** start of Text segment **

An alternative approach to determination of distances to bed boundaries is disclosed in U.S. patent application Ser. No. 10/373,365 of Merchant et al. Taught therein is the use of multicomponent induction logging tools and measurements as an indicator of a distance to a bed boundary and altering the drilling direction based on such measurements. In conventional induction logging tools, the transmitter and receiver antenna coils have axes substantially parallel to the tool axis (and the borehole). The antenna configuration of the multicomponent tool of Merchant et al, is illustrated in FIG. 3.

FIG. 3 (prior art) shows the configuration of transmitter and receiver coils in the 3DExplorer™ (3DEX) induction logging instrument of Baker Hughes Incorporated. Three orthogonal transmitters 201, 203, and 205 that are referred to as the Tx, Tz, and Tytransmitters respectively are provided. The three transmitters 201, 203, 205 induce magnetic fields in three spatial directions. The subscripts (x, y, z) indicate an orthogonal system substantially defined by the directions of the normal to the coils of the transmitters. The z-axis is chosen to be along the longitudinal axis of the tool, while the x-axis and y-axis are mutually perpendicular directions lying in the plane transverse to the axis. Corresponding to each transmitter 201, 203, and 205 are associated receivers 207, 209, and 211, referred to as the Rx, Rz, and Ry receivers respectively, aligned along the orthogonal system defined by the transmitter normals, placed in the order shown in FIG. 3. Rx, Rz, and Ry are responsible for measuring the corresponding magnetic fields Hxx, Hzz, and Hyy. Within this system for naming the magnetic fields, the first index indicates the direction of the transmitter and the second index indicates the direction of the receiver. In addition, the receivers Ry and Rz, measure two cross-components, Hxy and Hxz, of the magnetic field produced by the Tx transmitter (201). This embodiment is operable in single frequency or multiple frequency modes. It should further be noted that the description herein with the orthogonal coils and one of the axes parallel to the tool axis is for illustrative purposes only. Additional components could be measured, and, in particular, the coils could be inclined at an angle other than 0° or 90° to the tool axis, and furthermore, need not be orthogonal; as long as the measurements can be “rotated” or “projected” onto three orthogonal axes, the methodology described herein is applicable. Measurements may also be made at a plurality of frequencies, and/or at a plurality of transmitter-receiver distances.

While the teachings of Merchant show that the 3DEX measurements are very useful in determination of distances to bed boundaries (and in reservoir navigation), Merchant discusses the reservoir navigation problem in terms of measurements made with the borehole in a substantially horizontal configuration (parallel to the bed boundary). This may not always be the case in field applications where the borehole is approaching the bed boundary at an angle. In a situation where the borehole is inclined, then the multicomponent measurements, particularly the cross-component measurements, are responsive to both the distance to the bed boundary and to the anisotropy in the formation.

It would be desirable to have a method of determination of distance to a bed boundary in a deviated well in anisotropic earth formations. The present invention satisfies this need.

** end of Text segment **
** start of Data for this task **

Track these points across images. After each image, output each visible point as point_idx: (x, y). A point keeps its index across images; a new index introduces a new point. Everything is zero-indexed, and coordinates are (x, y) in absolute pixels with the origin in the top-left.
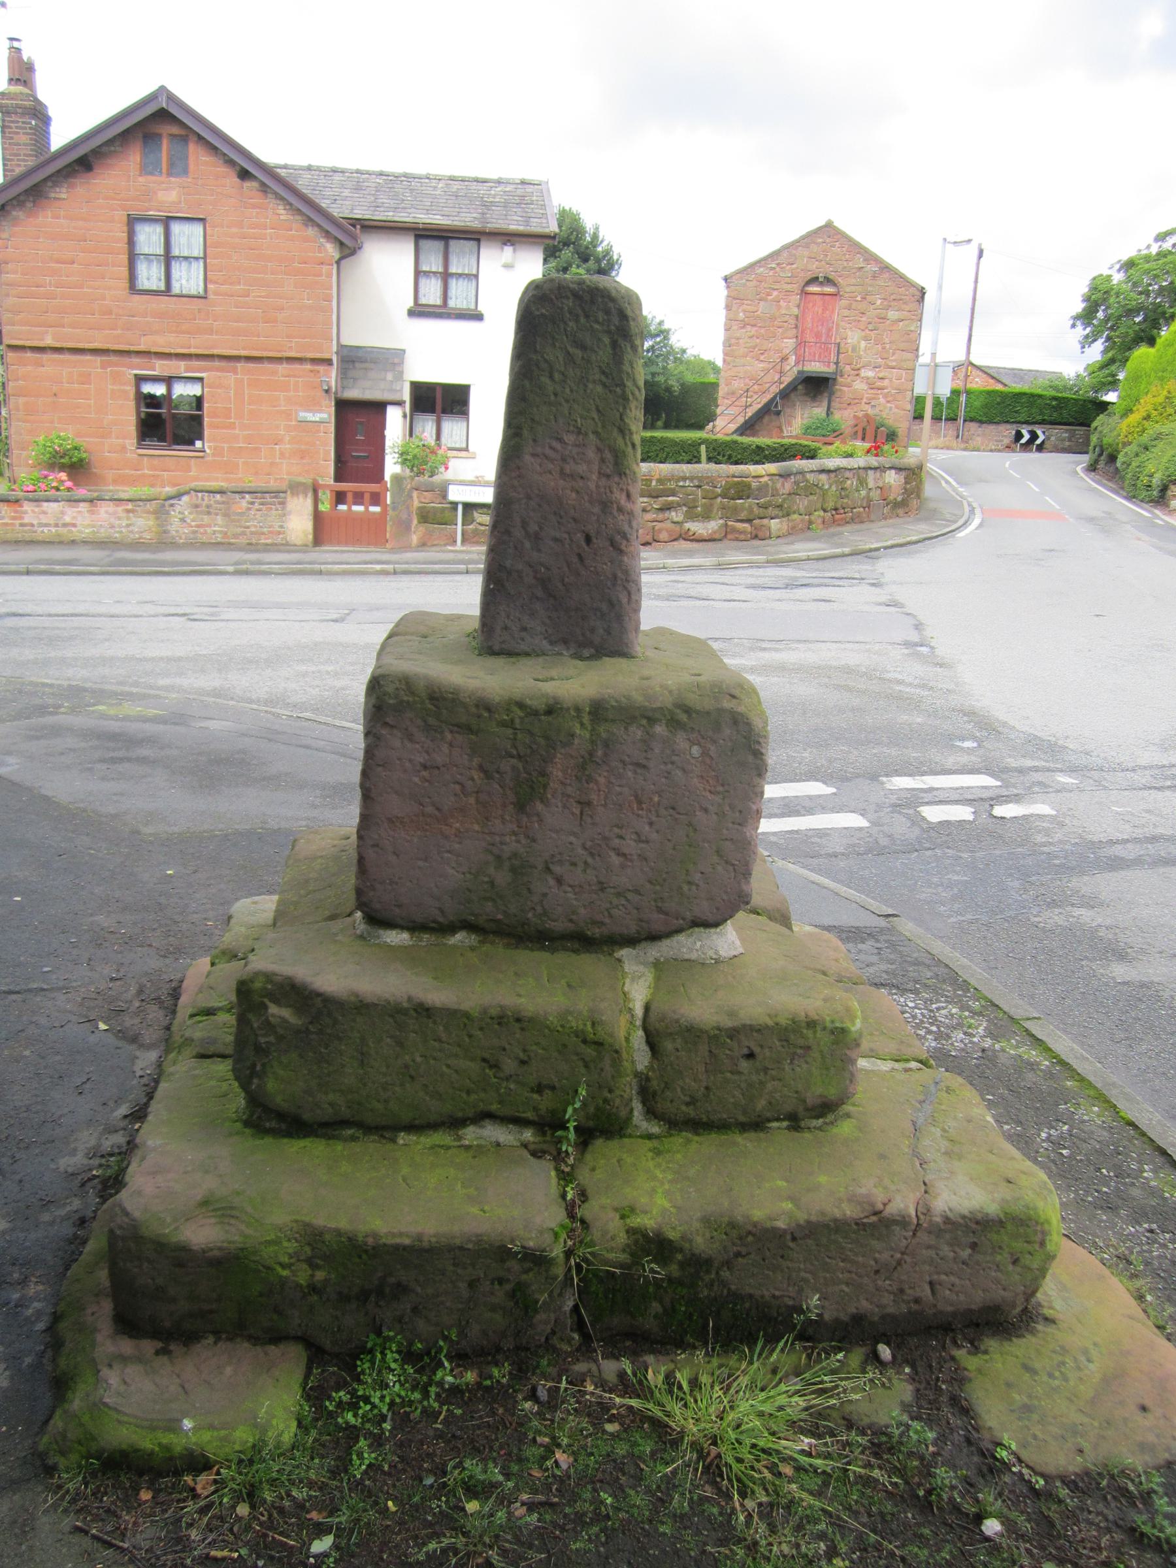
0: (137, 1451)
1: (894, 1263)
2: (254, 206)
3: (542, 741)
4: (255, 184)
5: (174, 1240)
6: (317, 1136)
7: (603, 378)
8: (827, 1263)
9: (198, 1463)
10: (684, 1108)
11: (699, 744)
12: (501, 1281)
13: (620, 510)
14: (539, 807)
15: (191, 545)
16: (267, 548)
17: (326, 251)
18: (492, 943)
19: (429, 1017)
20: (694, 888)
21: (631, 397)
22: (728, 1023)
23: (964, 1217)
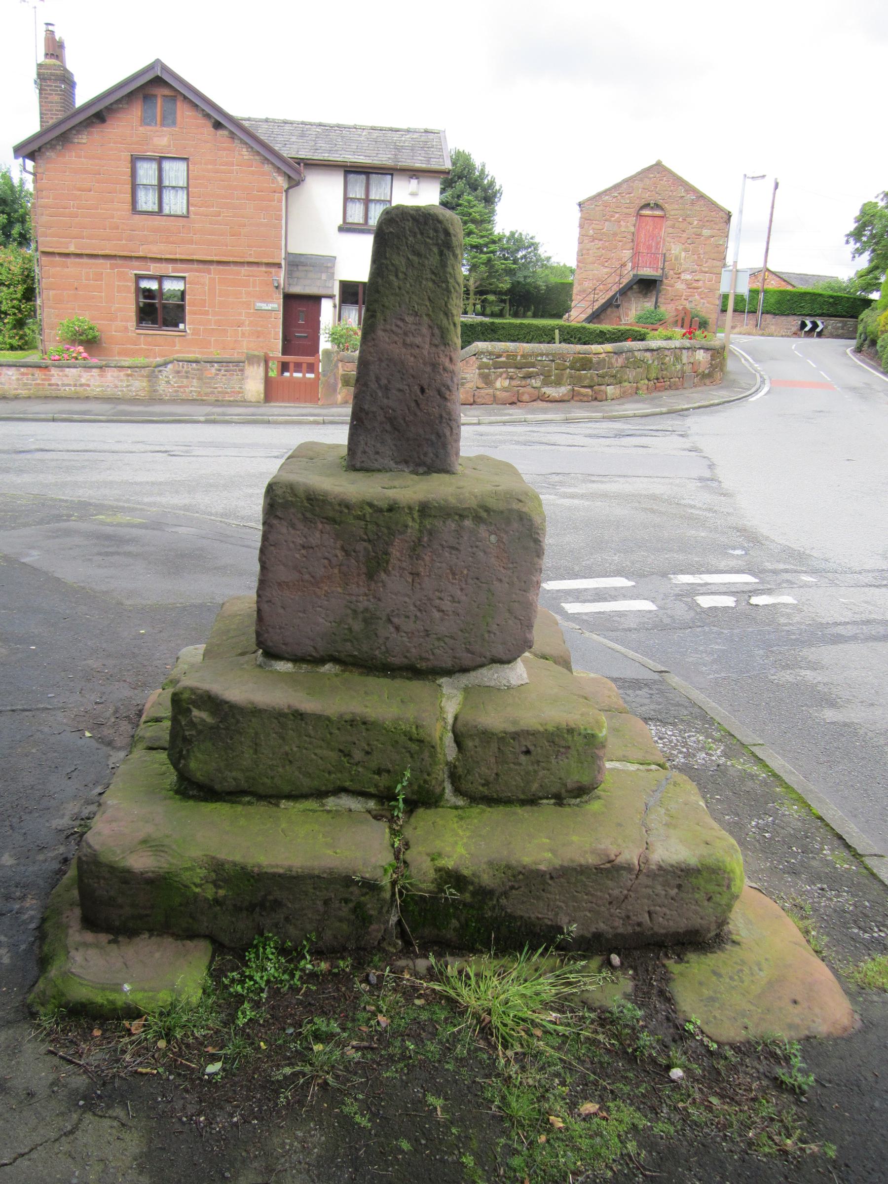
0: (92, 1003)
1: (623, 897)
2: (225, 149)
3: (385, 531)
4: (226, 133)
5: (122, 865)
6: (225, 801)
7: (434, 277)
8: (574, 896)
9: (133, 1013)
10: (481, 788)
11: (495, 534)
12: (346, 901)
13: (445, 369)
14: (383, 576)
15: (174, 401)
16: (231, 404)
17: (278, 182)
18: (351, 672)
19: (302, 720)
20: (492, 635)
21: (453, 290)
22: (512, 729)
23: (672, 866)
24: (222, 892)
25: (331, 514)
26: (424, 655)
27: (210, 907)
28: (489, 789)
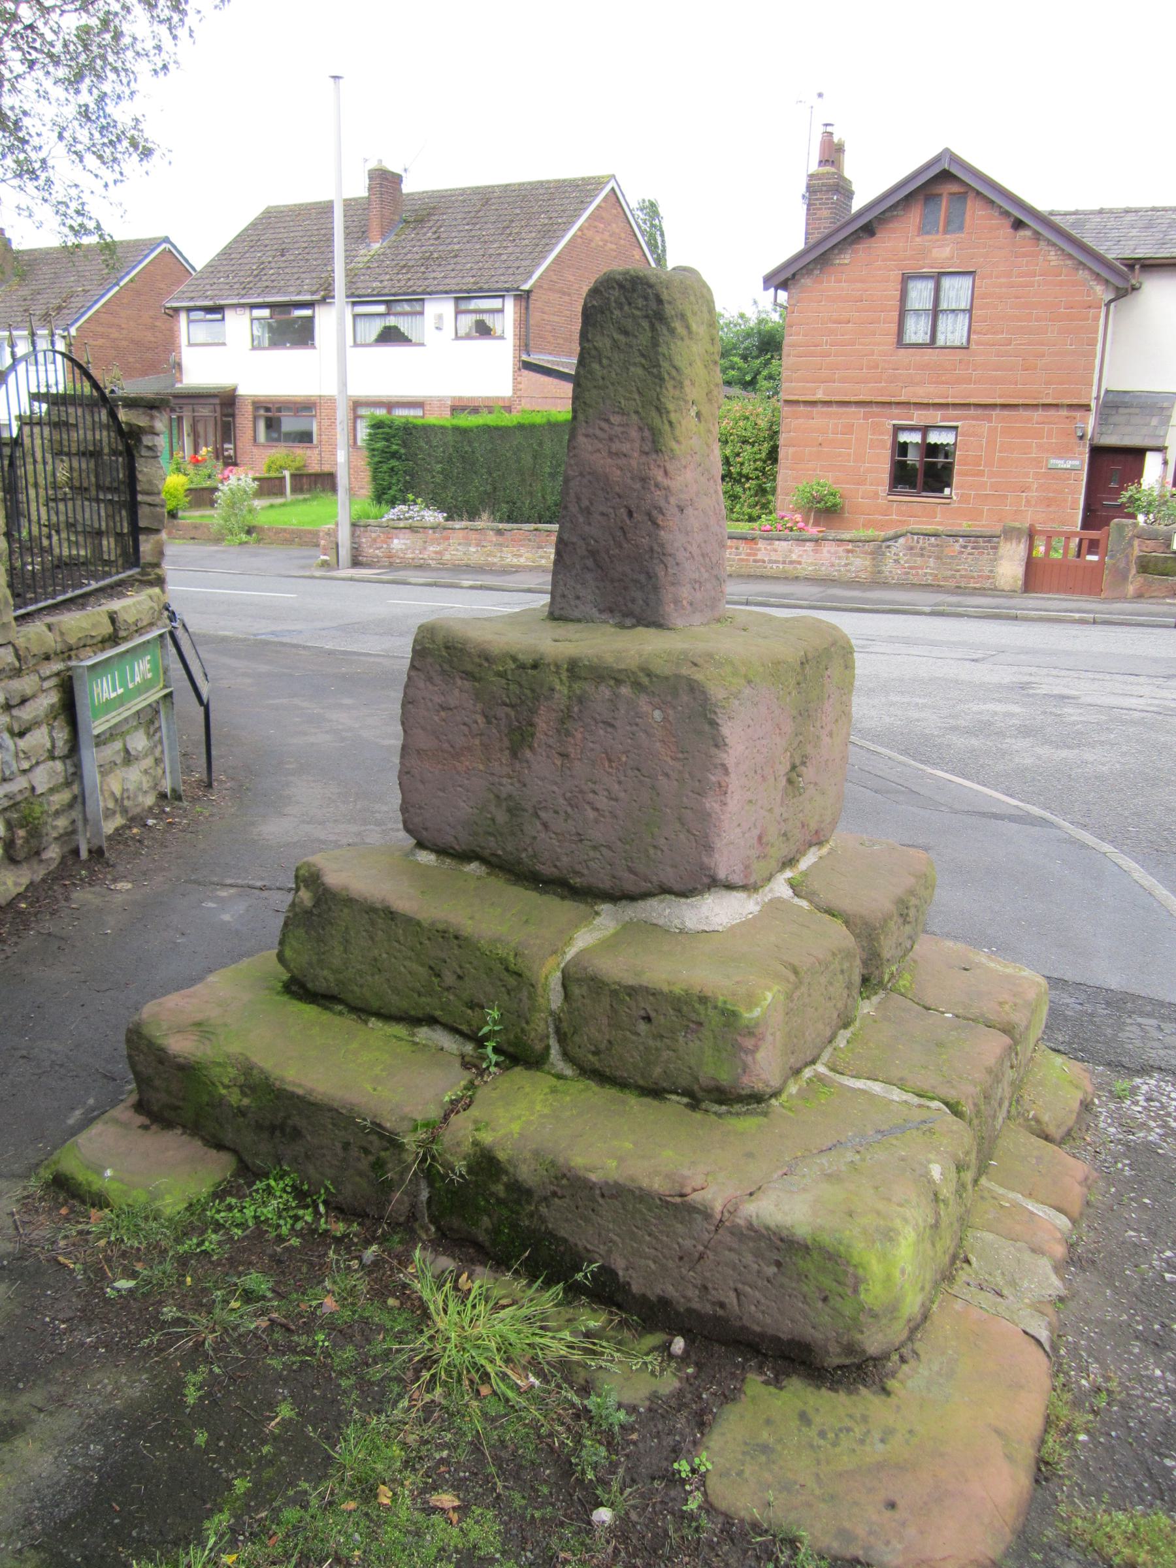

** end of Data for this task **

- The tasks
[1] In the entries from the line with "24: (222, 892)" through the end of the entries, change "(489, 789)" to "(489, 790)" and give those lines with nothing else altered. Leave the pictures out.
[2] Write what comes next in the passage on induction logging, beginning right after its final sentence.
The passage on induction logging and the entries are unrelated material.

- Replies
[1]
24: (222, 892)
25: (331, 514)
26: (424, 655)
27: (210, 907)
28: (489, 790)

[2]
SUMMARY OF THE INVENTION

One embodiment of the invention is an apparatus for evaluating an earth formation. The apparatus includes a logging tool conveyed in a borehole. The tool has a transmitter coil having a first direction and a receiver coil which has a second direction different from the first direction. The receiver coil produces a signal resulting from activation of the transmitter. An additional coil arrangement on the logging tool has an output which is used to reduce an environmental effect on the signal resulting from a disposition of the logging tool in the borehole. The disposition may include a bending of the logging tool. The disposition may include the tool being in a non-circular borehole, an eccentric position of the logging tool in the borehole, a non-circular borehole and/or eccentric positioning of the tool in an invaded zone. The additional coil arrangement may include a coil having an axis substantially parallel to the second direction. The second direction may be substantially orthogonal to the first direction. The output of the additional coil arrangement may be combined with the signal from the receiver coil. The apparatus may include a processor which accumulates the signal from the receiver coil and the output of the additional coil arrangement and combines the two accumulated outputs. The first direction may be substantially parallel to a longitudinal axis of the tool. The apparatus may further include a processor which uses the signal and the output to estimate a distance to an interface in the earth formation. The logging tool may be on a bottomhole assembly and the apparatus may include a processor which uses the signal and the output to control a direction of drilling of the BHA.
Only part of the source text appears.